Clearly these IT organizations aren’t in sync with “best practices,” which call for instituting:
- PMO (Program Management Office): The body responsible for reviewing, approving, and tracking all IT-related projects. The PMO matters because it’s the projects it oversees that change the applications inventory.
- CMDB (Configuration Management Database): A repository that keeps track of What’s Installed Where. Business applications are among the “configuration items” the CMDB keeps track of, along with every piece of real and virtual hardware, server OS instances, DBMS instances, development environments … every item IT has to keep up and running.

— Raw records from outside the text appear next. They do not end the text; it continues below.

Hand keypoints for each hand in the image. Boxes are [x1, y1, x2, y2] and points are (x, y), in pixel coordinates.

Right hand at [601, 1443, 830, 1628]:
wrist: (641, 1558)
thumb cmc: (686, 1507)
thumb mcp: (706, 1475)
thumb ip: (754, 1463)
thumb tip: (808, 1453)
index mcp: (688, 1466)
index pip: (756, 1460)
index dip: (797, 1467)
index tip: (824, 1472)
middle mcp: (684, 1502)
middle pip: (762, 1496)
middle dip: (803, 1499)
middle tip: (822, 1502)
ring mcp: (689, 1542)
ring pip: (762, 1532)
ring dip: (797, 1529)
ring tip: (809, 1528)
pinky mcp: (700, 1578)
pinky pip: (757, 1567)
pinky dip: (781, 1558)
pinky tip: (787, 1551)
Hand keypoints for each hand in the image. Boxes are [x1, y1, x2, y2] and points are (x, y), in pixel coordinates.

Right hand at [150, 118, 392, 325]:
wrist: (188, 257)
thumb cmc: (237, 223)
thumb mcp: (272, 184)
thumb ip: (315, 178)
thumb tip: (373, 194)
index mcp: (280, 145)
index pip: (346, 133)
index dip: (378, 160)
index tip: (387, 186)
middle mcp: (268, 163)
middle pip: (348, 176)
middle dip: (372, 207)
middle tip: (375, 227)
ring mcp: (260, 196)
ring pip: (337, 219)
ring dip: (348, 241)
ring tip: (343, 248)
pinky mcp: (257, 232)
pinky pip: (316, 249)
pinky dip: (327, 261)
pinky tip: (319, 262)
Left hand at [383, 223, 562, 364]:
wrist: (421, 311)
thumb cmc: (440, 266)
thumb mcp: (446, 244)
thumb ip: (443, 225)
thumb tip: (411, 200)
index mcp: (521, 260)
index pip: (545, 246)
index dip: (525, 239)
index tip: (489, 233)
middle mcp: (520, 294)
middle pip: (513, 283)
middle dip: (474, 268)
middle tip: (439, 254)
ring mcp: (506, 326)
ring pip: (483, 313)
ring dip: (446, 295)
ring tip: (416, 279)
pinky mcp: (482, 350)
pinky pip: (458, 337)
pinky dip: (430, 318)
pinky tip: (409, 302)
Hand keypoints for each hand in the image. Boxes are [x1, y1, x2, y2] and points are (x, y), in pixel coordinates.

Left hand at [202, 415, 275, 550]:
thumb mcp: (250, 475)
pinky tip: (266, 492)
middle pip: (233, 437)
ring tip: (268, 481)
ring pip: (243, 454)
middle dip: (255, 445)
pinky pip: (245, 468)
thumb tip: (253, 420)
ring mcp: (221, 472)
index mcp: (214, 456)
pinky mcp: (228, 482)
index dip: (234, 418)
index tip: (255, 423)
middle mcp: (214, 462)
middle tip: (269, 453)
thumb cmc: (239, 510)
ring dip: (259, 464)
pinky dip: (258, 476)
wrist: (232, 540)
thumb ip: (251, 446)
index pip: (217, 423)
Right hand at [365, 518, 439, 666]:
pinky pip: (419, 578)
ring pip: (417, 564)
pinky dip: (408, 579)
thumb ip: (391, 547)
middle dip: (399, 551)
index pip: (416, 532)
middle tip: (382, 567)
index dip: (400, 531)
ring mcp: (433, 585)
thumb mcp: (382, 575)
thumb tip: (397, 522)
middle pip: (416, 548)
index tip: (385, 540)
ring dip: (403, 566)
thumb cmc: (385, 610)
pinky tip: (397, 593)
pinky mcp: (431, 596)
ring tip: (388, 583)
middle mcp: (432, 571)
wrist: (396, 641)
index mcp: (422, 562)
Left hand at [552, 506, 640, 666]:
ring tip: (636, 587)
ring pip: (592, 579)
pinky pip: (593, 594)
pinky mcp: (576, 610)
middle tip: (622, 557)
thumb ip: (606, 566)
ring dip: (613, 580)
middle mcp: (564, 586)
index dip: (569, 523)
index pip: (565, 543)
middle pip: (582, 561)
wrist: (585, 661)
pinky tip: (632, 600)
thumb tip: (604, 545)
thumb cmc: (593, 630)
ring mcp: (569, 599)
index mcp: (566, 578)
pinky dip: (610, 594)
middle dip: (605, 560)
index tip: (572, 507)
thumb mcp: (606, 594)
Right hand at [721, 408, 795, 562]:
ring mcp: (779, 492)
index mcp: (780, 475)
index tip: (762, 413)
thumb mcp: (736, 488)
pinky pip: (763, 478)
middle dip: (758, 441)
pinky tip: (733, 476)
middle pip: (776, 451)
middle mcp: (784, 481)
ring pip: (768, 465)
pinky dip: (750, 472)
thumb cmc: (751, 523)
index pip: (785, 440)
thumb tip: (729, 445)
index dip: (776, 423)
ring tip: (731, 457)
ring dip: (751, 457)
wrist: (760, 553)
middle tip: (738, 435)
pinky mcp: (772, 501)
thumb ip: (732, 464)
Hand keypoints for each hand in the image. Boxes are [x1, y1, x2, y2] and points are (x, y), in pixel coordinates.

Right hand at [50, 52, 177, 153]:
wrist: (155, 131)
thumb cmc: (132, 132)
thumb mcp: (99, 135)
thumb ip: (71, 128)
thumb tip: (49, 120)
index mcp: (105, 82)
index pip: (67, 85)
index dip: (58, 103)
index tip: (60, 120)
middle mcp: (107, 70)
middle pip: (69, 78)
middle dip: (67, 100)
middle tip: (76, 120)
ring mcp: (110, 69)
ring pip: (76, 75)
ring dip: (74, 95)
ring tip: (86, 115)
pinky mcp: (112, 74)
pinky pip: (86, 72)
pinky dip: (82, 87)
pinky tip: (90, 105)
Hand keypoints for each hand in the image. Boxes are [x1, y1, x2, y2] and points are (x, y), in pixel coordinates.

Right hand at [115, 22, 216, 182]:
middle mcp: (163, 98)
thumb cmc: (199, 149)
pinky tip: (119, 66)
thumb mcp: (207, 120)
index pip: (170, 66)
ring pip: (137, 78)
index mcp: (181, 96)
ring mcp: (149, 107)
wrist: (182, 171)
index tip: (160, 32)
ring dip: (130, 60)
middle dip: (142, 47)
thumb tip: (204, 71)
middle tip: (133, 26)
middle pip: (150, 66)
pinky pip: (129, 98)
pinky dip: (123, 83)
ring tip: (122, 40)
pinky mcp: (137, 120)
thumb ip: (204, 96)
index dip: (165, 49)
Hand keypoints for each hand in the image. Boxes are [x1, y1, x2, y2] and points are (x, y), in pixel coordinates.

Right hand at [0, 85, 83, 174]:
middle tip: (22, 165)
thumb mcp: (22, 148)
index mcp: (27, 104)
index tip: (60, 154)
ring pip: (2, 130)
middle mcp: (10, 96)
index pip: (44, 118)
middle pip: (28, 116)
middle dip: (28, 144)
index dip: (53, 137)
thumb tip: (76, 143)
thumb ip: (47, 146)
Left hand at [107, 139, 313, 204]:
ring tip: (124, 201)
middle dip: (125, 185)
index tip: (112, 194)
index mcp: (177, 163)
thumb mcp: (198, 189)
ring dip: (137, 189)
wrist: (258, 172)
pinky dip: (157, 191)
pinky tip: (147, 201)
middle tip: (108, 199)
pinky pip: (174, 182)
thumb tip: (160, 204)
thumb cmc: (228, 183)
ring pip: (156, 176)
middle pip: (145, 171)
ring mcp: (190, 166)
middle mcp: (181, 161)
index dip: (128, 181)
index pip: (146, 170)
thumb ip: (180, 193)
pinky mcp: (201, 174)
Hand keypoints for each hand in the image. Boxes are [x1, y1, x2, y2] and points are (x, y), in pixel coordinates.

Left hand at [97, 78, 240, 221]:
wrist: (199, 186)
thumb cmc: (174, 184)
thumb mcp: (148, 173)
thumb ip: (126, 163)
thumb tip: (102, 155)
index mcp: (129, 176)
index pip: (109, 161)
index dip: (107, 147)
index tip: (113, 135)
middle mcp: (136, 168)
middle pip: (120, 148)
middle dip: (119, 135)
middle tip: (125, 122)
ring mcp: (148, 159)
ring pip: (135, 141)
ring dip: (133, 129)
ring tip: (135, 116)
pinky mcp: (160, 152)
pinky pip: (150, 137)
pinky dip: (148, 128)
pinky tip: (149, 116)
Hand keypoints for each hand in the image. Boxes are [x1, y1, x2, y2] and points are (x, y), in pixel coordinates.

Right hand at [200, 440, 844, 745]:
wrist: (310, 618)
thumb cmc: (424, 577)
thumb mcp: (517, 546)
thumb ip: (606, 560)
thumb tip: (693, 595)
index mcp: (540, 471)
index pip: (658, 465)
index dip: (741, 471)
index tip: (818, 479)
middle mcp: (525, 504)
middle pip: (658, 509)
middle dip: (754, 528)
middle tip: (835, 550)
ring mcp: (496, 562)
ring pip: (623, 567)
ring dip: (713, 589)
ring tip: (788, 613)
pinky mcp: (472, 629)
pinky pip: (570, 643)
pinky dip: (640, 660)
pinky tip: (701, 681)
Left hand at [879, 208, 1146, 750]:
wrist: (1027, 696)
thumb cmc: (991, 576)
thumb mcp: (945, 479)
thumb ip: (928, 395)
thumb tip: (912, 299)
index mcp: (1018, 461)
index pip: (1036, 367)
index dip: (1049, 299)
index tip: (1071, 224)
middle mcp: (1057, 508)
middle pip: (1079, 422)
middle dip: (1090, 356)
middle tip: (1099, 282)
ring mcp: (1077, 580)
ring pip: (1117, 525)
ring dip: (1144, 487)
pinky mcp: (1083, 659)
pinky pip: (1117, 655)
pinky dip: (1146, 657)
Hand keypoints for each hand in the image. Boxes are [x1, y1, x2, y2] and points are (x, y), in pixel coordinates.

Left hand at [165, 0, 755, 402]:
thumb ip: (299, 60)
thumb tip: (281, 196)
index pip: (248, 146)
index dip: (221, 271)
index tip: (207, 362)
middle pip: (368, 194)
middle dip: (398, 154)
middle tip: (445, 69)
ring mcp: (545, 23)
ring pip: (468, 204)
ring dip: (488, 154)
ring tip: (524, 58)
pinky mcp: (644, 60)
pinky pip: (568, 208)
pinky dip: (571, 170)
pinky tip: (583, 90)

- CAB (Change Advisory Board): The organization responsible for reviewing all “change requests” (read “installation requests”) to make sure development teams, IT infrastructure teams, and anyone else trying to change the IT production environment has dotted all requisite i’s and crossed all corresponding t’s. Also, for making sure someone updates the CMDB to reflect every change.
- EAMS (Enterprise Architecture Management System): An information system that keeps track of … well, of all layers of the enterprise architecture, from hardware at the bottom to platforms layered on it, to information repositories, applications, and the business capabilities, functions, and processes that depend on them.
- ARB (Architecture Review Board): Enterprise Architecture’s enforcement arm — the organization that reviews all IT-related plans to ensure they conform to the company’s technical standards. And, for making sure every change results in an update to the EAMS.
- Forms: Lots of forms, to make sure each change consistently updates the CMDB, EAMS, and enterprise project portfolio to keep them consistent with one another. Or, as an alternative, application integration that makes sure an update to any of these systems synchronizes the others.
- MA (Mandatory Arbitration): With three different committees, each responsible for finding flaws in the creative work of other people, do you think all parties will agree? Envision the oarsmen on a trireme with multiple captains directing them to row in different directions.
Forget (or at least delay) best practice. Achieving the minimum standard of basic professionalism in all this is more than ambitious enough. And that’s having a single, trustworthy application inventory. What it will take:
Count each application once. Is the application installed on multiple servers in multiple locations? Doesn’t matter. Count it once. Do you have separate Dev, Test, Prod, and possibly other intermediate instances? Doesn’t matter. Count it once.
Do you have multiple versions or releases installed? That does matter — count each of these as separate inventory entries.
Determine application granularity. If you, like most businesses, rely on large-scale suites to support major business domains (e.g. Workday for HR, Salesforce for CRM, SAP for ERP), the suites aren’t granular enough. Make each module an entry.
If your business is at the other granularity extreme, microservices are too granular to track in the inventory. Go up a level and track the applications microservices assemble into.
Manage app/platform dualities. To take an example, SharePoint is both an application and a platform for building applications. Track these uses separately.
Track the bare minimum. For each application track its name, version, product owner (or non-Agile equivalent), IT support lead, a brief description, and vendor. If you can’t easily implement the inventory on a spreadsheet you’re being too ambitious.
Related: If you find yourself tossing around terms like “metadata,” stop unless you’re planning on using an EAMS for the job. Don’t even daydream about metadata until you have an accurate inventory.
Survey the business. Ask each top-level executive this question: “What are the five applications your organization relies on the most? Please reply; also please forward this survey to your direct reports, asking them to respond and also to forward it to their direct reports.”
Use the results to validate your inventory, but be careful. Your business respondents might not use the same application names you used in your list.
Enlist the PMO and ARB. Ask them to let you know of any new applications being installed, updates to existing ones, and retirements.
And finally, instill in everyone the first rule of inventory management: What the inventory shows today will be wrong by this time tomorrow.